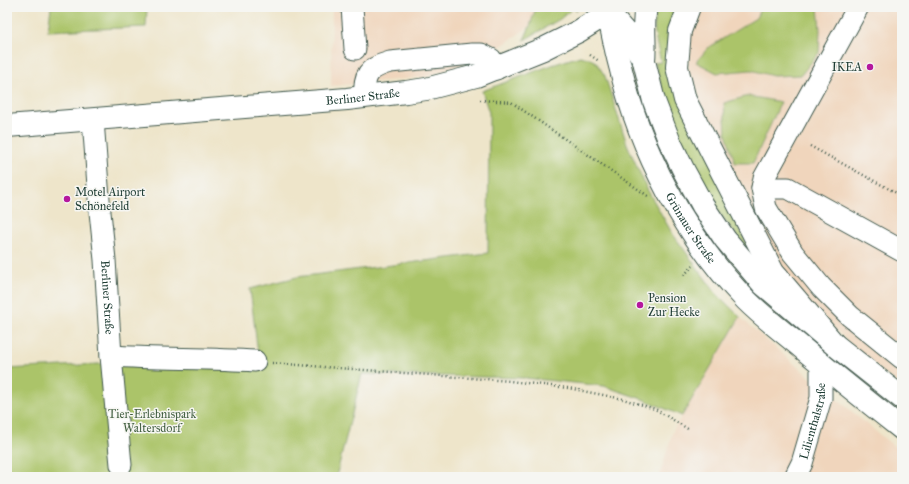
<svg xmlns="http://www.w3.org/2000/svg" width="909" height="484" viewBox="0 0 909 484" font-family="'IM FELL Great Primer',serif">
<rect width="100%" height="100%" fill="#f6f6f2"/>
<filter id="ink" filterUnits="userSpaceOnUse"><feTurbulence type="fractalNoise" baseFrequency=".025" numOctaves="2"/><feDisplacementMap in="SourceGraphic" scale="8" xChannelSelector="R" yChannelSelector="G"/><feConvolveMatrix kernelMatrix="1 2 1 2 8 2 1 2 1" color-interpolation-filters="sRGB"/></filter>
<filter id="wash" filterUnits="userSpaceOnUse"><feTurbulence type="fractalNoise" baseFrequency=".012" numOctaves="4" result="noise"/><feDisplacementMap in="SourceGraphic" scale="16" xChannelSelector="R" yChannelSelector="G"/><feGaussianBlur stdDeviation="0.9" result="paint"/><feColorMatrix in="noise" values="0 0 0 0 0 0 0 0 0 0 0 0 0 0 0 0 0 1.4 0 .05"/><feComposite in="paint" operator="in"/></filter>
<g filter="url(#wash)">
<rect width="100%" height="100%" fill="#eee5ca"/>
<g fill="#f0d5bc">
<polygon points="332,7 536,7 530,26 487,56 425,77 331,86"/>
<polygon points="695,7 902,7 902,387 859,353 786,278 689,87 687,35"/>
<polygon points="740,317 792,362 902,453 902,477 659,477 673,431"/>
</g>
<g fill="#abc469" stroke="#65804e">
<polygon points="51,7 147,7 146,27 48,31"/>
<polygon points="536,7 579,7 576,11 573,8 560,19 524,40 530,26"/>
<path d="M658,7H677L670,43L740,229L752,255L719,213L685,155L667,107L655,63L661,62C657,44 650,25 658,7Z"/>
<polygon points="761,7 818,7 820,30 819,53 801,75 773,76 751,70 717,73 696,62 708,48 756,18"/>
<polygon points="580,56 588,58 596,62 605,76 627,144 647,189 672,233 715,292 740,317 682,416 645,400 604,386 525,378 362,374 336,477 7,477 7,369 99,364 261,367 258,354 250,289 297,277 488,253 489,113 482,91 552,65"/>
<polygon points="748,96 781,102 753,163 735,163 726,134 724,103"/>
</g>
</g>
<g filter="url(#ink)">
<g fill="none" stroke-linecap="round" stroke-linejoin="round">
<defs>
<g id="minor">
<polyline points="352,7 355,49"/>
<polyline points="858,7 764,178 762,188 766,208 793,253 821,287 850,316 902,358"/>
<path d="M365,97C363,75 368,68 390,62L472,54H481L491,59L496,69"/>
<path id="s1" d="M93,120L100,212L105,260L111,356L121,465"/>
<polyline points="762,188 788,188 902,251"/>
<path d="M111,356C159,359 207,358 255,361"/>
<path id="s2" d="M795,477L802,463L821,398V364"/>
</g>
<g id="major">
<path id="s3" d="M608,13C612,30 615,48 620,66C640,151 685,237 746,300C763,317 783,332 801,347C834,375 868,402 902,429"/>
<polyline points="610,15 631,39 644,61 654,101 669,140 684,171 703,206 725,239 763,284 835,345 902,398"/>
<path d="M644,60C646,42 642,25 646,7"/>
<path id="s4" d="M7,126L347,99L406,92L426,89L476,76L543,49L579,31L608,13L615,7"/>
</g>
<g id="highway">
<polyline points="608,7 608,13"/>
<polyline points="689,7 680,31 677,67 685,100 773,272 835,345"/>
</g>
</defs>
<use href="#minor" stroke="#3e564a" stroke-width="23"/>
<use href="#major" stroke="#3e564a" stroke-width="24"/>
<use href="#highway" stroke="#3e564a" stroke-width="24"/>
<g stroke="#3e564a" stroke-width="2.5" stroke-dasharray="1 3" stroke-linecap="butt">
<polyline points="590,55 599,61"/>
<polyline points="480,100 511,102 648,196"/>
<polyline points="810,146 902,196"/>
<polyline points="684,275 693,266"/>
<polyline points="272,363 510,381 568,388 623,399 655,409 688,429"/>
</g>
<use href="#minor" stroke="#fff" stroke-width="21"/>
<use href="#major" stroke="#fff" stroke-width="22"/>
<use href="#highway" stroke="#fff" stroke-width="22"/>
</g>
</g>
<g fill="#b5179e" stroke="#f6f6f2" stroke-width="1.5">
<circle cx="870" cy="67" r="4"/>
<circle cx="67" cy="199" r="4"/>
<circle cx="640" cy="305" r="4"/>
</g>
<g text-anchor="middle" stroke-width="3" stroke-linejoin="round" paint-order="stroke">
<g font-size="12" fill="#1f3d34" stroke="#f6f6f2" text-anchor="start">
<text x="862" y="71" text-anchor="end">IKEA</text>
<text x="75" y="196">Motel Airport<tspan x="75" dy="14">Schönefeld</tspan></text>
<text x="648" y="302">Pension<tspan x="648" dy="14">Zur Hecke</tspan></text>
</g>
<g font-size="12" fill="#1f3d34" stroke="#f6f6f2">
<text dy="4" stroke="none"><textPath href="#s4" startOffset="357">Berliner Straße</textPath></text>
<text dy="4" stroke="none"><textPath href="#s3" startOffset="232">Grünauer Straße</textPath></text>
<text dy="4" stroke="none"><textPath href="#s1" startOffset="178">Berliner Straße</textPath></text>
<text dy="4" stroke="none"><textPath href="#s2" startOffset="59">Lilienthalstraße</textPath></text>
</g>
<g font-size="12" fill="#425f41" stroke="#f6f6f2">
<text x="152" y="418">Tier-Erlebnispark<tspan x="152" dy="14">Waltersdorf</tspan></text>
</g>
</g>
<rect width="909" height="484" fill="none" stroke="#f6f6f2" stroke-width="24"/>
</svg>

============

= Exercise aim =
What you return must match the material above exactly, apart from its pictures.

= Expected output =
<svg xmlns="http://www.w3.org/2000/svg" width="909" height="484" viewBox="0 0 909 484" font-family="'IM FELL Great Primer',serif">
<rect width="100%" height="100%" fill="#f6f6f2"/>
<filter id="ink" filterUnits="userSpaceOnUse"><feTurbulence type="fractalNoise" baseFrequency=".025" numOctaves="2"/><feDisplacementMap in="SourceGraphic" scale="8" xChannelSelector="R" yChannelSelector="G"/><feConvolveMatrix kernelMatrix="1 2 1 2 8 2 1 2 1" color-interpolation-filters="sRGB"/></filter>
<filter id="wash" filterUnits="userSpaceOnUse"><feTurbulence type="fractalNoise" baseFrequency=".012" numOctaves="4" result="noise"/><feDisplacementMap in="SourceGraphic" scale="16" xChannelSelector="R" yChannelSelector="G"/><feGaussianBlur stdDeviation="0.9" result="paint"/><feColorMatrix in="noise" values="0 0 0 0 0 0 0 0 0 0 0 0 0 0 0 0 0 1.4 0 .05"/><feComposite in="paint" operator="in"/></filter>
<g filter="url(#wash)">
<rect width="100%" height="100%" fill="#eee5ca"/>
<g fill="#f0d5bc">
<polygon points="332,7 536,7 530,26 487,56 425,77 331,86"/>
<polygon points="695,7 902,7 902,387 859,353 786,278 689,87 687,35"/>
<polygon points="740,317 792,362 902,453 902,477 659,477 673,431"/>
</g>
<g fill="#abc469" stroke="#65804e">
<polygon points="51,7 147,7 146,27 48,31"/>
<polygon points="536,7 579,7 576,11 573,8 560,19 524,40 530,26"/>
<path d="M658,7H677L670,43L740,229L752,255L719,213L685,155L667,107L655,63L661,62C657,44 650,25 658,7Z"/>
<polygon points="761,7 818,7 820,30 819,53 801,75 773,76 751,70 717,73 696,62 708,48 756,18"/>
<polygon points="580,56 588,58 596,62 605,76 627,144 647,189 672,233 715,292 740,317 682,416 645,400 604,386 525,378 362,374 336,477 7,477 7,369 99,364 261,367 258,354 250,289 297,277 488,253 489,113 482,91 552,65"/>
<polygon points="748,96 781,102 753,163 735,163 726,134 724,103"/>
</g>
</g>
<g filter="url(#ink)">
<g fill="none" stroke-linecap="round" stroke-linejoin="round">
<defs>
<g id="minor">
<polyline points="352,7 355,49"/>
<polyline points="858,7 764,178 762,188 766,208 793,253 821,287 850,316 902,358"/>
<path d="M365,97C363,75 368,68 390,62L472,54H481L491,59L496,69"/>
<path id="s1" d="M93,120L100,212L105,260L111,356L121,465"/>
<polyline points="762,188 788,188 902,251"/>
<path d="M111,356C159,359 207,358 255,361"/>
<path id="s2" d="M795,477L802,463L821,398V364"/>
</g>
<g id="major">
<path id="s3" d="M608,13C612,30 615,48 620,66C640,151 685,237 746,300C763,317 783,332 801,347C834,375 868,402 902,429"/>
<polyline points="610,15 631,39 644,61 654,101 669,140 684,171 703,206 725,239 763,284 835,345 902,398"/>
<path d="M644,60C646,42 642,25 646,7"/>
<path id="s4" d="M7,126L347,99L406,92L426,89L476,76L543,49L579,31L608,13L615,7"/>
</g>
<g id="highway">
<polyline points="608,7 608,13"/>
<polyline points="689,7 680,31 677,67 685,100 773,272 835,345"/>
</g>
</defs>
<use href="#minor" stroke="#3e564a" stroke-width="23"/>
<use href="#major" stroke="#3e564a" stroke-width="24"/>
<use href="#highway" stroke="#3e564a" stroke-width="24"/>
<g stroke="#3e564a" stroke-width="2.5" stroke-dasharray="1 3" stroke-linecap="butt">
<polyline points="590,55 599,61"/>
<polyline points="480,100 511,102 648,196"/>
<polyline points="810,146 902,196"/>
<polyline points="684,275 693,266"/>
<polyline points="272,363 510,381 568,388 623,399 655,409 688,429"/>
</g>
<use href="#minor" stroke="#fff" stroke-width="21"/>
<use href="#major" stroke="#fff" stroke-width="22"/>
<use href="#highway" stroke="#fff" stroke-width="22"/>
</g>
</g>
<g fill="#b5179e" stroke="#f6f6f2" stroke-width="1.5">
<circle cx="870" cy="67" r="4"/>
<circle cx="67" cy="199" r="4"/>
<circle cx="640" cy="305" r="4"/>
</g>
<g text-anchor="middle" stroke-width="3" stroke-linejoin="round" paint-order="stroke">
<g font-size="12" fill="#1f3d34" stroke="#f6f6f2" text-anchor="start">
<text x="862" y="71" text-anchor="end">IKEA</text>
<text x="75" y="196">Motel Airport<tspan x="75" dy="14">Schönefeld</tspan></text>
<text x="648" y="302">Pension<tspan x="648" dy="14">Zur Hecke</tspan></text>
</g>
<g font-size="12" fill="#1f3d34" stroke="#f6f6f2">
<text dy="4" stroke="none"><textPath href="#s4" startOffset="357">Berliner Straße</textPath></text>
<text dy="4" stroke="none"><textPath href="#s3" startOffset="232">Grünauer Straße</textPath></text>
<text dy="4" stroke="none"><textPath href="#s1" startOffset="178">Berliner Straße</textPath></text>
<text dy="4" stroke="none"><textPath href="#s2" startOffset="59">Lilienthalstraße</textPath></text>
</g>
<g font-size="12" fill="#425f41" stroke="#f6f6f2">
<text x="152" y="418">Tier-Erlebnispark<tspan x="152" dy="14">Waltersdorf</tspan></text>
</g>
</g>
<rect width="909" height="484" fill="none" stroke="#f6f6f2" stroke-width="24"/>
</svg>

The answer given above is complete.